The “reverse around a corner and come to a halt by the kerb” went better this time around but just as I thought it was a success the back wheel went up onto the kerb and there we parked, the car leaning sideways as if jacked up having a wheel changed – miraculously he didn’t seem to notice this either, seemed happy with my shit “reverse around a corner and come to a halt by the kerb” routine, seemed happy to amend the HM Government driving test to “reverse around a corner and park with one wheel on the kerb in a most unseemly fashion” and off we went.

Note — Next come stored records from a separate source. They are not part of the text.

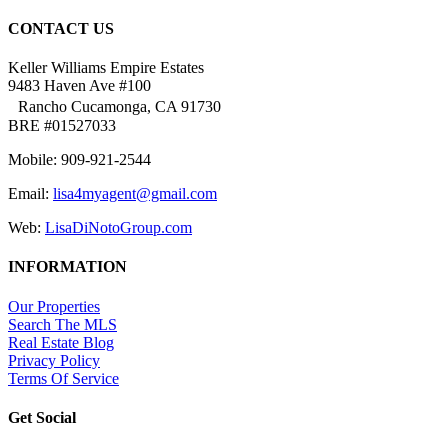
CONTACT US
Keller Williams Empire Estates
9483 Haven Ave #100
Rancho Cucamonga, CA 91730
BRE #01527033
Mobile: 909-921-2544
Email:
lisa4myagent@gmail.com
Web:
LisaDiNotoGroup.com
INFORMATION
Our Properties
Search The MLS
Real Estate Blog
Privacy Policy
Terms Of Service
Get Social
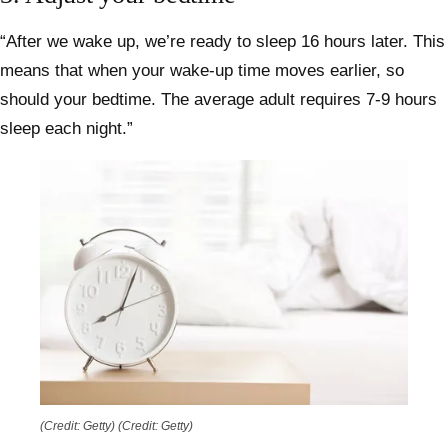
“After we wake up, we’re ready to sleep 16 hours later. This
means that when your wake-up time moves earlier, so
should your bedtime. The average adult requires 7-9 hours
sleep each night.”
(Credit: Getty)
(Credit: Getty)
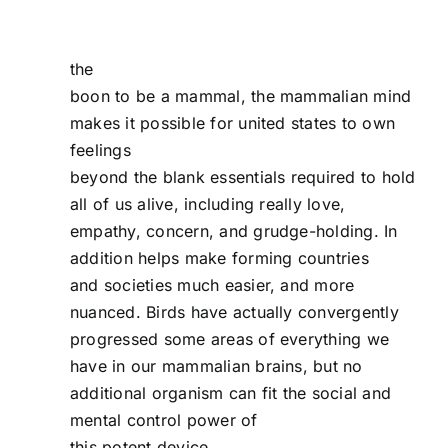
the
boon to be a mammal, the mammalian mind
makes it possible for united states to own
feelings
beyond the blank essentials required to hold
all of us alive, including really love,
empathy, concern, and grudge-holding. In
addition helps make forming countries
and societies much easier, and more
nuanced. Birds have actually convergently
progressed some areas of everything we
have in our mammalian brains, but no
additional organism can fit the social and
mental control power of
this potent device.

We got back to the test centre , parked at the kerb behind four or five other poor bastards wh had just completed their driving tests, I bet none of them had to make clicking noises with their tongue to pretend that the indicators were still working – and then came the bit that we all dreaded, the quiz.

Back in those olden, much simpler days, you didn’t have to sit a theory test before you took your driving test, the theory test was five minutes of the examiner asking you some questions at the end of your driving test, five minutes in which he’d try to catch you out with questions like “You’re driving across a hump-back bridge only wide enough for your car and a sheep drover is coming the other way with 100 sheep in the road, how many can you legally squash under your tyres before he can claim on your insurance ?” to which the correct answer is “The daft bugger shouldn’t have his sheep in the road, therefore all of them”.

Seriously, a friend of a friends mother took her driving test in the 1960s and ran over a dog during the actual test, she asked the examiner if they should stop and he answered “Not a bloody chance, the bugger shouldn’t be on the road”, times were much simpler, and a little harder on dogs.

So we sat there for five minutes while I answered all of his questions and then we sat there for five more minutes while he asked me some more questions and then he got his book of traffic signs out and asked me some questions on traffic signs, and then he asked me some more questions like “If a thunderbolt hit your car while driving at 70mph on the motorway would you a) Indicate to the left and stop when safe on the hard shoulder b) Turn the radio up louder c) Not notice at all” I swear he was making up the questions at this stage and all of the other kids had either been passed or failed and were dancing little jigs on the pavement or sitting forlornly in their cars, weeping silently.

“If driving on a clifftop in stormy weather would you a) Fasten your seatbelt b) Unfasten your seatbelt c) Engage the “Grow wings like Chitty Chitty Bang Bang” lever and hope for the best”.

“You’re making these questions up now aren’t you ?” I asked
“No” he replied with a hurt look on his face
“Have I passed or not, only I promised my mother I’d take her to Asda this afternoon and its nearly lunchtime already”

He put his trilby hat back on, opened the passenger door, put one foot out on the pavement, then turned back to me and handed me a piece of paper, “Congratulations” he said, “but honestly, Chitty Chitty Bang Bang wings or not ?”

“Definitely the wings” I replied
“Good lad” he said and walked off, leaving me now a legal driver and with a newly aquired knowledge of what to do when driving on clifftops in stormy weather, its information like that that can be life changing you know.